L'Étranger en khmer publié par Kampu-Mera (Crédit photo: Kampu-Mera)

L'Étranger en khmer publié par Kampu-Mera (Crédit photo: Kampu-Mera)

"J'ai lu, malheureusement, qu'il a disparu pendant cette période et il n'est pas possible de retrouver des membres de sa famille", a déclaré Macquet. Des exemplaires de l'édition de 1973, bien qu'incroyablement difficiles à trouver, existent toujours - Macquet lui-même en est tombé sur un à la fin des années 1990 sur un étal sur le bord de la route à Phnom Penh, prouvant une chance inestimable pour sa propre traduction. «Il est très, très difficile de trouver le livre», a-t-il souligné.

Macquet a expliqué que si la traduction de 1973 inclut des erreurs et s’éloigne souvent du travail original de Camus, elle est bien écrite et suffisamment bonne pour être utilisée comme élément de base. "Parce que certaines traductions sont si mauvaises, il est plus facile de recommencer depuis le début - mais celle-ci était assez bonne pour fonctionner", a-t-il déclaré. «L'imagerie dans l'écriture est très vivante.»

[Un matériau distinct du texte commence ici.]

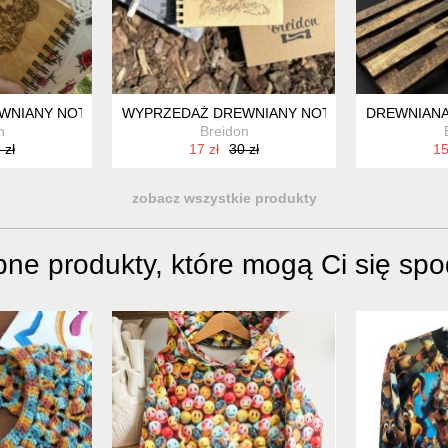
NIANY NOTATNIK "MIŚ" - BREIDON
WYPRZEDAŻ DREWNIANY NOTATNIK "DESTINATI
DREWNIANA
n
Breidon
 zł
17 zł
30 zł
15
zobacz wszystkie produkty
ne produkty, które mogą Ci się sp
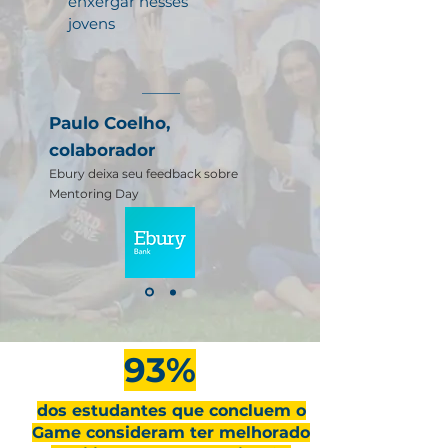
enxergar nesses
jovens
Paulo Coelho,
colaborador
Ebury deixa seu feedback sobre
Mentoring Day
93%
dos estudantes que concluem o
Game consideram ter melhorado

Macquet et le co-traducteur Be Puch iraient jusqu'à donner du crédit à Chheang Eng comme l'un des traducteurs originaux dans leur version du livre. Mais pour toutes les personnes impliquées dans ce dernier projet de traduction, il était impératif non seulement d’obtenir les droits du domaine Camus - ce qu’ils ont fait - mais de rendre la traduction en khmer aussi fidèle que possible à l’œuvre originale de l’auteur.

«Je pense que nous devons respecter le texte français original - c’est vraiment important», a déclaré Macquet. «La famille de Camus était très heureuse de savoir que nous voulions respecter le texte original et en être le plus proche possible.»

La traduction de l'œuvre en khmer a pris près de deux ans, en essayant à la fois d'assurer une interprétation fidèle de l'original, de transcender en khmer et de conserver ce que Macquet a dit être la beauté du texte. «Il fallait que ce soit beau - si ce n’est pas beau comme en français, vous ne voudrez pas le lire», a-t-il déclaré.

L'édition est sortie en juillet (Crédit photo: Kampu-Mera)

L'édition est sortie en juillet (Crédit photo: Kampu-Mera)

Macquet a déclaré que la langue khmère se prêtait bien à la traduction, grâce à sa profondeur et à sa richesse. Il a ajouté qu'il avait plus de mal à traduire en français, tel est le vaste réservoir de vocabulaire en khmer.

«Vous avez beaucoup de mots dans le vocabulaire khmer, donc vous pouvez presque tout traduire», a-t-il dit. «Les gens pensent à tort que c'est une langue «moindre» ou plus difficile à traduire, mais ce n'est pas du tout le cas.»

Comment alors, avec un tel arsenal de vocabulaire khmer, Macquet et Be Puch ont-ils commencé la fameuse première ligne de leur édition? Avec l’équivalent khmer de «maman» - tout en conservant l’ordre des mots utilisé dans l’original de Camus.

Lentement, sûrement, la sélection de la littérature mondiale en khmer augmente et Kampu-Mera veut continuer à ajouter à sa collection, pour aider à apporter des œuvres nouvelles et révisées au pays. Ainsi, Phina traduit actuellement en khmer un recueil d’histoires courtes du romancier indien Balai Chand Mukhopadhyay, apportant pour la première fois l’œuvre du poète en khmer.

"Beaucoup de gens n'ont pas eu la chance de lire des livres comme ceux-ci - en ratant leur plaisir", a déclaré Socheata. «En apportant ces œuvres en khmer, nous espérons partager cette joie avec plusieurs générations de Cambodgiens.»